___ Text provided

Nowadays the canal over the M50 is a protected ecological area. Up until recently, it contained a strange green slime found nowhere else on earth. Slimus Humungus, to give its more technical name, was thought to exist almost entirely on empty crisp packets and coke cans, as evidenced by the large abundance of these that thoughtful passers-by deposited into the canal. Coincidentally, this slime reputedly formed the staple diet of the aforementioned Snarkletworp and Dragons.
Such was the rarity and importance of this slime that in 1980, the Rainbow Warrior made headline news throughout the world, as it successfully frustrated attempts by The Don’t-Give-Two-Hoots-About-The-Environment Chemical Company to build a seventy six storey chemical plant in the middle of the canal.
The famous slime mysteriously disappeared a few years ago, when the newly-formed Canal Trust decided to “clean it up.” Its absence means that you are unlikely to encounter a Snarkletworp, when traversing the M50.
Yes, this truly is a magical place. Here, with the traffic roaring above your head and the stationary traffic below honking their horns as they approach the toll-bridge, and with the overcrowded train from Maynooth steaming past with its cargo of miserably squashed commuters, here it is possible to lie back on the soft earth and imagine a simpler, yet richer world, a world where nubile young maidens would cavort naked in the canal’s crystal waters and wash each other’s backs, [mind you, I don’t need to lie back near a canal to imagine that] ; a world devoid of bank charges and “Celebrity Wife Swap” and mobile phones; a world of perfect calm entirely surrounded by the maelstrom that is modern life.
Such places are rare. We should cherish them.

______
___ Data entries

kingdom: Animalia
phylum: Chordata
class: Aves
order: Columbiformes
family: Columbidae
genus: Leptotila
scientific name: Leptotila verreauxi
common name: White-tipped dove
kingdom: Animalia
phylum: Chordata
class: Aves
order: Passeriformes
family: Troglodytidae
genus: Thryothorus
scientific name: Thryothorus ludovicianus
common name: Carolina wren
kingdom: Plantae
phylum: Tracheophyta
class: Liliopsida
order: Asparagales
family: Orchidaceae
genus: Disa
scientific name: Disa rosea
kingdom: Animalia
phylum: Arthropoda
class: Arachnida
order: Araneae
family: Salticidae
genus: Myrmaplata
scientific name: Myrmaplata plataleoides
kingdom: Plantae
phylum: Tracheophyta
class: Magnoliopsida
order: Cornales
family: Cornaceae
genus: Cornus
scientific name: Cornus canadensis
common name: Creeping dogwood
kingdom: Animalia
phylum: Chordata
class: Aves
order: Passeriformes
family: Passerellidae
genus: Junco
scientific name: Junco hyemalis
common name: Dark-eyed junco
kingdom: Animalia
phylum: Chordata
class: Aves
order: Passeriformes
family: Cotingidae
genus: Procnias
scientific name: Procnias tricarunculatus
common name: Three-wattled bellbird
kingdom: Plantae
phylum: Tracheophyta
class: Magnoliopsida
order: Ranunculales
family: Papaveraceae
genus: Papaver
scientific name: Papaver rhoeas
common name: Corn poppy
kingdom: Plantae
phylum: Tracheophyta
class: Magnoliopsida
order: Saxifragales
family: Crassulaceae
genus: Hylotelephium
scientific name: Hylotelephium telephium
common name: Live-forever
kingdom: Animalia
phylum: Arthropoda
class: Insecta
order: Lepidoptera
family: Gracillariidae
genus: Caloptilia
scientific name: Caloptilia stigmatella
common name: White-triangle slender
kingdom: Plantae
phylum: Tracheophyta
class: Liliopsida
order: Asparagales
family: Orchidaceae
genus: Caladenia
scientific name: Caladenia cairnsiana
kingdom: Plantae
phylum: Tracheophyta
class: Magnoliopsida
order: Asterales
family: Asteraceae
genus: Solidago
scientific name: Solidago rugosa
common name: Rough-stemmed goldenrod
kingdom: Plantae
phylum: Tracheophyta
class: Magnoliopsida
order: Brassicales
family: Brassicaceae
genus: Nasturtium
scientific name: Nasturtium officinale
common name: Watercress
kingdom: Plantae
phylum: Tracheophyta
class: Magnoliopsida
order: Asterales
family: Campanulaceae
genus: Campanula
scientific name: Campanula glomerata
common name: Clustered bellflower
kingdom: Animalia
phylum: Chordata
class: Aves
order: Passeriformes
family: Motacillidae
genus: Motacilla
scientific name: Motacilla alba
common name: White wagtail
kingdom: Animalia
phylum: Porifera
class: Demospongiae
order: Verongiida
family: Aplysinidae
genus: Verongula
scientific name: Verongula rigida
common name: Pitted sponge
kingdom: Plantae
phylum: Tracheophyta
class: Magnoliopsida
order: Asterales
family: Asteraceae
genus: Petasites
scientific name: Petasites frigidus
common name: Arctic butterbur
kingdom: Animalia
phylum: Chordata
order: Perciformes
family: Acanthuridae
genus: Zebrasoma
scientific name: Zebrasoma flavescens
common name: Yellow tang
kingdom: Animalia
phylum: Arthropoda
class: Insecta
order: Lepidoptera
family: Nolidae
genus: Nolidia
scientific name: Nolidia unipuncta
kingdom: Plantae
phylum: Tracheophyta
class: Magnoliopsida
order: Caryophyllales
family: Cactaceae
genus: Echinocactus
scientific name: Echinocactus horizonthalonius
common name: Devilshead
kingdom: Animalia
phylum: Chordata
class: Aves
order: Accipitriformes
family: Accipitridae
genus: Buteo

______

- _Task set_:
(1) According to the canal passage, what was Slimus Humungus thought to live on almost entirely?
(2) Duplicate the part of the canal passage that opens with the words containing "Yes, this truly" and closes with "is modern life.".

- _Answers to the exercises_:
(1) Empty crisp packets and coke cans.

(2)
Yes, this truly is a magical place. Here, with the traffic roaring above your head and the stationary traffic below honking their horns as they approach the toll-bridge, and with the overcrowded train from Maynooth steaming past with its cargo of miserably squashed commuters, here it is possible to lie back on the soft earth and imagine a simpler, yet richer world, a world where nubile young maidens would cavort naked in the canal’s crystal waters and wash each other’s backs, [mind you, I don’t need to lie back near a canal to imagine that] ; a world devoid of bank charges and “Celebrity Wife Swap” and mobile phones; a world of perfect calm entirely surrounded by the maelstrom that is modern life.